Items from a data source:
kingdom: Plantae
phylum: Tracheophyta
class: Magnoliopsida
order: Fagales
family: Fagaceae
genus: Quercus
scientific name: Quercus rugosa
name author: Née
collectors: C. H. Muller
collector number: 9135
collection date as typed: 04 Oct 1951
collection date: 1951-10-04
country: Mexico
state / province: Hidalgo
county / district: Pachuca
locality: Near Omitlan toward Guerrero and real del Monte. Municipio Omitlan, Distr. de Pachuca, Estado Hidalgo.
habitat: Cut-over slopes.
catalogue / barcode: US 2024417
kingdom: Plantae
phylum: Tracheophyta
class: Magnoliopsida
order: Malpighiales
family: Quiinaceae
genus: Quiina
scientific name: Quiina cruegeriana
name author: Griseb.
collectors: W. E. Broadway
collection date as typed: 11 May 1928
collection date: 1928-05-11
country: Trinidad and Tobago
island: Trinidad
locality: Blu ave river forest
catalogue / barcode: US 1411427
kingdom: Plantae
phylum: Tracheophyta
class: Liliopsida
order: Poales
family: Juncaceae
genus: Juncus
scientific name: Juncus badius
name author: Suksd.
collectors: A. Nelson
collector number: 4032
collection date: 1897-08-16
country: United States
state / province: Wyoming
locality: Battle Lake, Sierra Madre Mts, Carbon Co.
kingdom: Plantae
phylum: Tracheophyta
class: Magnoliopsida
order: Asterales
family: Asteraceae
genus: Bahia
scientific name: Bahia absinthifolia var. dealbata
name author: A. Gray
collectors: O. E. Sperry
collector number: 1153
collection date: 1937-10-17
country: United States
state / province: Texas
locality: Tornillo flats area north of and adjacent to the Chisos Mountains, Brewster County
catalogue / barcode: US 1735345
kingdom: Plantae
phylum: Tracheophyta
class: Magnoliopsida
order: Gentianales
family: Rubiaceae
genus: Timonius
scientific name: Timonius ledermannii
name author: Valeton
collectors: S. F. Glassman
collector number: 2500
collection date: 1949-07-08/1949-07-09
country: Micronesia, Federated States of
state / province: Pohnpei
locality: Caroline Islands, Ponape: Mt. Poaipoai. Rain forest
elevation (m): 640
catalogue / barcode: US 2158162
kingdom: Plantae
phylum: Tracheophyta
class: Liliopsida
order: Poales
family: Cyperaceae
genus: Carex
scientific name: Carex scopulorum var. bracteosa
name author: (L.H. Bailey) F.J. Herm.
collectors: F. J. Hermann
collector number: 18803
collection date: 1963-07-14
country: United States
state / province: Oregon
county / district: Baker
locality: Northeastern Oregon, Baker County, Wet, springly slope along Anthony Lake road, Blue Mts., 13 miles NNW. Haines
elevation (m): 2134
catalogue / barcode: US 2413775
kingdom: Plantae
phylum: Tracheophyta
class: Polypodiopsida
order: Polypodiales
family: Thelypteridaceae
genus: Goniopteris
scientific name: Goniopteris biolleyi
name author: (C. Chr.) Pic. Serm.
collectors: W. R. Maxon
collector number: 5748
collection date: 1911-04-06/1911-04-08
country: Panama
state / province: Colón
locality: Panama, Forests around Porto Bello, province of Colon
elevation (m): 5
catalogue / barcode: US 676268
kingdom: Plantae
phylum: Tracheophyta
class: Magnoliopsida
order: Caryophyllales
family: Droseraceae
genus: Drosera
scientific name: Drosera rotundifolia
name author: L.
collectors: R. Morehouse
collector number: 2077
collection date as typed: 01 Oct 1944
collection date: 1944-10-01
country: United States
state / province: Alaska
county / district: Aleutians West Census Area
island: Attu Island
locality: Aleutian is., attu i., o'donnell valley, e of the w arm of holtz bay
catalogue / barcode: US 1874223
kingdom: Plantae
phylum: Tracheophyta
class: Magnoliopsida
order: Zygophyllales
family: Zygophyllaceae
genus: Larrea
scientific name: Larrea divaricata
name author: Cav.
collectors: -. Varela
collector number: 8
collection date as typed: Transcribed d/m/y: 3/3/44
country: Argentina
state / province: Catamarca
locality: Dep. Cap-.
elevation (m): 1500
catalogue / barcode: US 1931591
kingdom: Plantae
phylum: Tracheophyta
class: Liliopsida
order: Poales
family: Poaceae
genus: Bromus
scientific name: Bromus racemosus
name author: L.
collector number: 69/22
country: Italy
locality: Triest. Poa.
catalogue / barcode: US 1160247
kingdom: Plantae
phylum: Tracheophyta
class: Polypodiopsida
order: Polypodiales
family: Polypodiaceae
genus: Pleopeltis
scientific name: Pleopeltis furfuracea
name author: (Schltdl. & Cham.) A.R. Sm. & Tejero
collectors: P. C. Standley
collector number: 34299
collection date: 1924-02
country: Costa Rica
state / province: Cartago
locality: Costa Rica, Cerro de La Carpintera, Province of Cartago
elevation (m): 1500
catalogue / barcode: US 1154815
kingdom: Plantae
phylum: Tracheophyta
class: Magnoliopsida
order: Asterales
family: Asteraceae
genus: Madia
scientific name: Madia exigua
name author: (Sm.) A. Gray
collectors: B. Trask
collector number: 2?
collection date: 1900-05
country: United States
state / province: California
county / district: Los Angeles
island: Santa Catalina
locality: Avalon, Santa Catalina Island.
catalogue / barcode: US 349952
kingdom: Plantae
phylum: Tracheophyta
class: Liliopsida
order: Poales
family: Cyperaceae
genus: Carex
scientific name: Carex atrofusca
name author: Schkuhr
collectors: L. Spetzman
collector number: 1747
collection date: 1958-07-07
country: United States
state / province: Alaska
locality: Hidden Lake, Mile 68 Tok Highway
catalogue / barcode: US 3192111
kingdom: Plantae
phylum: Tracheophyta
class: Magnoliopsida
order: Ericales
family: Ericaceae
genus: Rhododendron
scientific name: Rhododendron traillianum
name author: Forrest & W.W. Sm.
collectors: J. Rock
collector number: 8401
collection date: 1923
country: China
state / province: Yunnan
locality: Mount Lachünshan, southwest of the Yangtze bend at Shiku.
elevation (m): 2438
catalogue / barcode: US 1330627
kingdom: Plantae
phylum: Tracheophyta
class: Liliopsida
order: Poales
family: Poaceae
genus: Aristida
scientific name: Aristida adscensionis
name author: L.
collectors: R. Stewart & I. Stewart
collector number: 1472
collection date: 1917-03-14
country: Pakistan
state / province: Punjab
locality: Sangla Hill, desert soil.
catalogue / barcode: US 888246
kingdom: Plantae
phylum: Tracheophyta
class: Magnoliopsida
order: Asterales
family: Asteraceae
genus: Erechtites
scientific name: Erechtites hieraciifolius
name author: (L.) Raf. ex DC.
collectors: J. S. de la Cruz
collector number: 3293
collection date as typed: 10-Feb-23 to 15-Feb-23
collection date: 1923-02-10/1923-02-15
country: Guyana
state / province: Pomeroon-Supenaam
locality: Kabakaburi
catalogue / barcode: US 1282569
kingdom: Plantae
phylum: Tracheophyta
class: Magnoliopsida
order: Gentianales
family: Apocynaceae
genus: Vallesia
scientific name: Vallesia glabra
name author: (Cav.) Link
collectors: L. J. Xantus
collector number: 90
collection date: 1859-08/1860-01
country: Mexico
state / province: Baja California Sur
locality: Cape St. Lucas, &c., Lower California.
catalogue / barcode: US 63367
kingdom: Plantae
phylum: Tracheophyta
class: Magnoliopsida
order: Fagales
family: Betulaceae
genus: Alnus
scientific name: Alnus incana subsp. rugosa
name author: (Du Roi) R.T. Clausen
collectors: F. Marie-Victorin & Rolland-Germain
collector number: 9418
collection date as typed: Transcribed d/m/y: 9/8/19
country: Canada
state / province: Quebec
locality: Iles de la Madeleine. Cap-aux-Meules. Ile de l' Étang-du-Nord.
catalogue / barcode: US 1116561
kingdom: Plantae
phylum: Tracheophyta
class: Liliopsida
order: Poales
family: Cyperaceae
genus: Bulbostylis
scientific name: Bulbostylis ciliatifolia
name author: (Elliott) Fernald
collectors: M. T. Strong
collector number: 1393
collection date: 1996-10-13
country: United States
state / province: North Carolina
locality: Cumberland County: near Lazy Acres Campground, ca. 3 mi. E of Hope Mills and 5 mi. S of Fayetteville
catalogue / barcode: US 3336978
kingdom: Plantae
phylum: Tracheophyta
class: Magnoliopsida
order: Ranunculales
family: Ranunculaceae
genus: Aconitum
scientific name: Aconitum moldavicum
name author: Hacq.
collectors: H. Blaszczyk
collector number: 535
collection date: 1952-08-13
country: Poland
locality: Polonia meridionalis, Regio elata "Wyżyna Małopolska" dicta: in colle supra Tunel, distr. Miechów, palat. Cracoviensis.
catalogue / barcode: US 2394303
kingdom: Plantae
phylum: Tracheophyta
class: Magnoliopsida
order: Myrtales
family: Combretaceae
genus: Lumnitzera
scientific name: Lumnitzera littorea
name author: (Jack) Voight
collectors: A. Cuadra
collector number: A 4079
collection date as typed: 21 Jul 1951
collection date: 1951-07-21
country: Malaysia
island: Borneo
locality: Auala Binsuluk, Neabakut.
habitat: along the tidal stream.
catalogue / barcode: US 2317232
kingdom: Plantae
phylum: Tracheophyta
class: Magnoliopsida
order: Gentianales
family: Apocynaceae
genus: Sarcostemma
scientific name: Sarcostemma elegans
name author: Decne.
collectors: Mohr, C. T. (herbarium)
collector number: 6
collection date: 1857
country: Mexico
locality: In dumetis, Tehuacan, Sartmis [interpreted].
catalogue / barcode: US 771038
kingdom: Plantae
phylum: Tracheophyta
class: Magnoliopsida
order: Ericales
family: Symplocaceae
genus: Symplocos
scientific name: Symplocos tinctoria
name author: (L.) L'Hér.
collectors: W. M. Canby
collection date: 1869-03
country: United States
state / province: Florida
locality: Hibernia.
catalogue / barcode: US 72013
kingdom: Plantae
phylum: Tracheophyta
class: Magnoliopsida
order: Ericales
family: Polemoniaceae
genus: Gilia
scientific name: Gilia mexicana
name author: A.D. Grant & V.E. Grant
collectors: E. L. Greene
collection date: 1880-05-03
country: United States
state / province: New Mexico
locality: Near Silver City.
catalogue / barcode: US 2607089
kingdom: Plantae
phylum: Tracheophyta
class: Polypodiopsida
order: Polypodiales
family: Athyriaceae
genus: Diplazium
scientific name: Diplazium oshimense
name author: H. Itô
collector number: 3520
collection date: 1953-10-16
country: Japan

Task directions — Rewrite the records starting with the first line and going on through the line with "state / province: Wyoming", replacing "catalogue" with "catalog" and leaving everything else unchanged.

Problem solution —
kingdom: Plantae
phylum: Tracheophyta
class: Magnoliopsida
order: Fagales
family: Fagaceae
genus: Quercus
scientific name: Quercus rugosa
name author: Née
collectors: C. H. Muller
collector number: 9135
collection date as typed: 04 Oct 1951
collection date: 1951-10-04
country: Mexico
state / province: Hidalgo
county / district: Pachuca
locality: Near Omitlan toward Guerrero and real del Monte. Municipio Omitlan, Distr. de Pachuca, Estado Hidalgo.
habitat: Cut-over slopes.
catalog / barcode: US 2024417
kingdom: Plantae
phylum: Tracheophyta
class: Magnoliopsida
order: Malpighiales
family: Quiinaceae
genus: Quiina
scientific name: Quiina cruegeriana
name author: Griseb.
collectors: W. E. Broadway
collection date as typed: 11 May 1928
collection date: 1928-05-11
country: Trinidad and Tobago
island: Trinidad
locality: Blu ave river forest
catalog / barcode: US 1411427
kingdom: Plantae
phylum: Tracheophyta
class: Liliopsida
order: Poales
family: Juncaceae
genus: Juncus
scientific name: Juncus badius
name author: Suksd.
collectors: A. Nelson
collector number: 4032
collection date: 1897-08-16
country: United States
state / province: Wyoming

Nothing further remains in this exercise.